WORK REQUEST: Leaving out the images, please reproduce each line below exactly.

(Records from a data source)
......

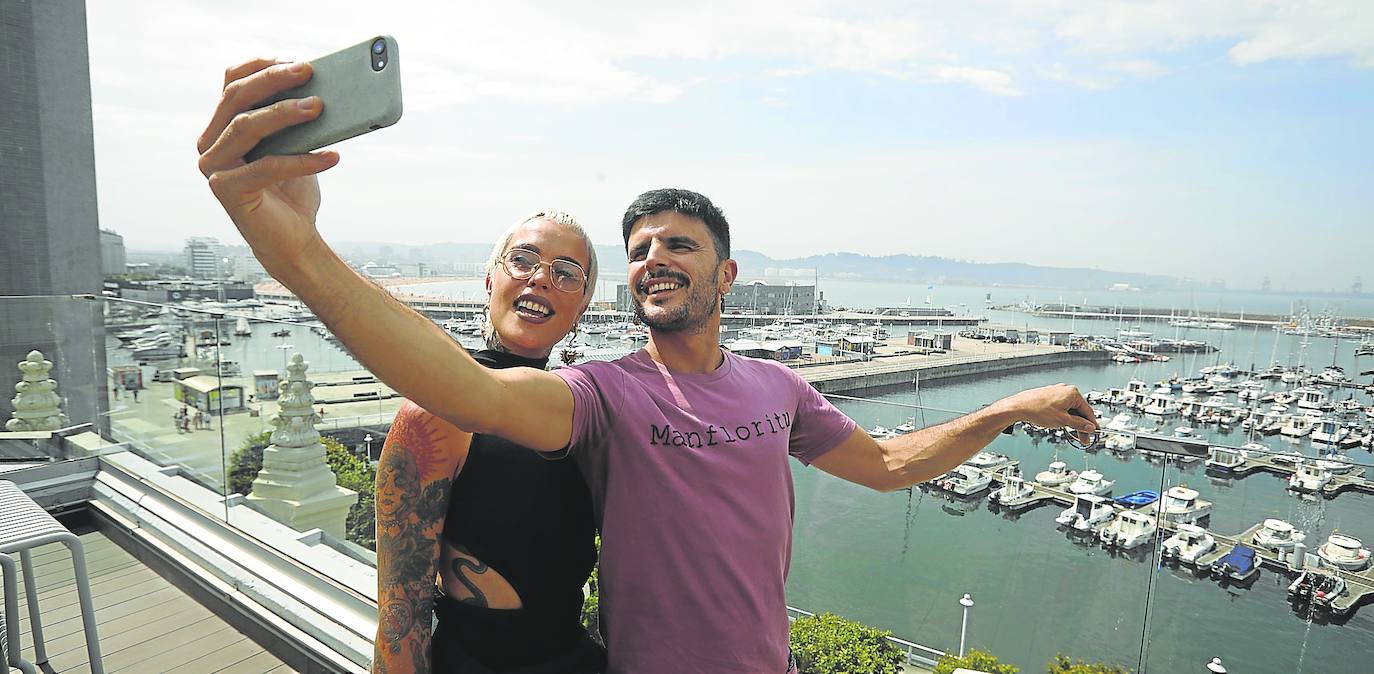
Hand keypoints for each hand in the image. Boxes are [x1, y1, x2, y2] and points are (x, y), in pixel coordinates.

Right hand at [196, 58, 339, 275]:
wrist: (293, 240)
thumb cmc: (294, 191)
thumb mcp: (297, 146)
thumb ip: (298, 119)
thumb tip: (323, 88)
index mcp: (223, 127)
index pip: (233, 82)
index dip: (261, 66)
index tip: (294, 58)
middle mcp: (210, 143)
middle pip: (236, 99)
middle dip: (273, 80)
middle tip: (308, 71)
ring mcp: (213, 167)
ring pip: (246, 127)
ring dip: (284, 113)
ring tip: (319, 106)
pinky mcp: (226, 191)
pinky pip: (266, 166)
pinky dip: (302, 159)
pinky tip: (332, 156)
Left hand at [996, 384, 1097, 443]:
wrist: (1018, 407)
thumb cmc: (1037, 410)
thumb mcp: (1063, 420)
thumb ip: (1079, 424)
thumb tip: (1089, 426)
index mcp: (1072, 393)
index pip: (1088, 410)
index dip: (1092, 424)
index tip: (1094, 433)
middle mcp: (1065, 390)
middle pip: (1079, 410)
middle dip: (1081, 425)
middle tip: (1083, 438)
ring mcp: (1056, 392)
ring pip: (1070, 409)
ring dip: (1072, 422)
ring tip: (1070, 432)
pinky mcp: (1049, 396)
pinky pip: (1061, 407)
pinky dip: (1064, 417)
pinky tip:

......

SOLUTION TO THE EXERCISE:
Hand keypoints for each hand in the image. Boxes are [x1, y1, x2, y2] and points are (x, y), in pixel coordinates.

Right hand at [196, 58, 339, 275]:
wrist: (293, 240)
thumb cmc: (294, 191)
thumb mcp: (297, 146)
thumb ip: (298, 119)
thumb tip: (323, 88)
index mcp: (223, 127)
index pip: (233, 82)
index dip: (261, 66)
index tip: (294, 58)
middle mcp: (210, 143)
middle pip: (236, 99)
middle dip: (273, 80)
middle tip: (308, 71)
ring mcp: (213, 167)
ring pip: (246, 127)
ring dip: (284, 113)
ring tip: (319, 106)
pinky mcp: (226, 191)
pinky pip: (266, 166)
pinky dip: (302, 159)
pinky tip: (332, 156)
Left hand at [996, 384, 1097, 443]:
wrist: (1018, 407)
thumb cmc: (1037, 410)
thumb mcp: (1063, 420)
thumb ip: (1079, 424)
thumb tip: (1089, 426)
index mcp: (1072, 393)
index pip: (1088, 410)
index dip: (1092, 424)
index tip: (1094, 433)
middle mcp: (1065, 390)
middle pip: (1079, 410)
middle dip: (1081, 425)
middle tip: (1083, 438)
ring mcp: (1056, 392)
ring pip: (1070, 409)
ring dip: (1072, 422)
ring tip: (1070, 432)
pinky mcp: (1049, 396)
pinky pip: (1061, 407)
pinky dip: (1064, 417)
pinky tip:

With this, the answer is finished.